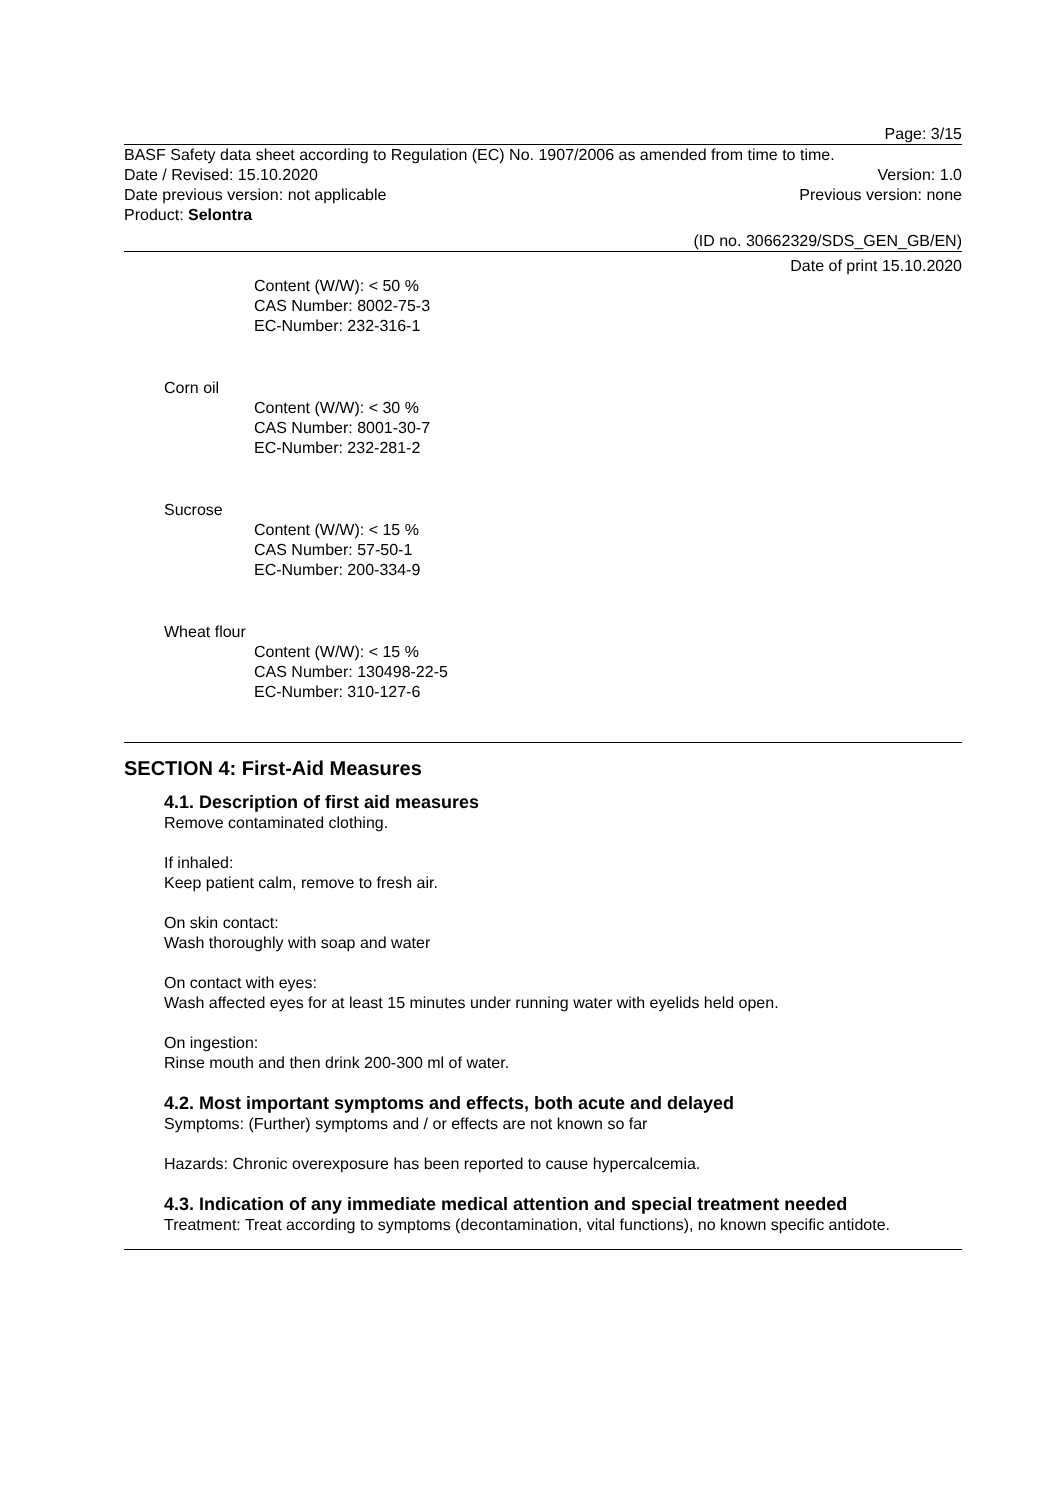Page: 3/15
BASF Safety data sheet according to Regulation (EC) No. 1907/2006 as amended from time to time.
Date / Revised: 15.10.2020 Version: 1.0
Date previous version: not applicable
Previous version: none
Product: Selontra
(ID no. 30662329/SDS_GEN_GB/EN)
Date of print 15.10.2020
Content (W/W): < 50 %
CAS Number: 8002-75-3
EC-Number: 232-316-1
Corn oil
Content (W/W): < 30 %
CAS Number: 8001-30-7
EC-Number: 232-281-2
Sucrose
Content (W/W): < 15 %
CAS Number: 57-50-1
EC-Number: 200-334-9
Wheat flour
Content (W/W): < 15 %
CAS Number: 130498-22-5
EC-Number: 310-127-6
SECTION 4: First-Aid Measures
4.1. Description of first aid measures
Remove contaminated clothing.
If inhaled:
Keep patient calm, remove to fresh air.
On skin contact:
Wash thoroughly with soap and water
On contact with eyes:
Wash affected eyes for at least 15 minutes under running water with eyelids held open.
On ingestion:
Rinse mouth and then drink 200-300 ml of water.
4.2. Most important symptoms and effects, both acute and delayed
Symptoms: (Further) symptoms and / or effects are not known so far
Hazards: Chronic overexposure has been reported to cause hypercalcemia.
4.3. Indication of any immediate medical attention and special treatment needed
Treatment: Treat according to symptoms (decontamination, vital functions), no known specific antidote.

EXERCISE DETAILS
Would you set down exactly the lines from the line with "Wash affected eyes" through the last one in the material?

RESULT OF THE EXERCISE
Wash affected eyes for at least 15 minutes under running water with eyelids held open.
On ingestion:
Rinse mouth and then drink 200-300 ml of water.
4.2. Most important symptoms and effects, both acute and delayed
Symptoms: (Further) symptoms and / or effects are not known so far
Hazards: Chronic overexposure has been reported to cause hypercalcemia.
4.3. Indication of any immediate medical attention and special treatment needed
Treatment: Treat according to symptoms (decontamination, vital functions), no known specific antidote.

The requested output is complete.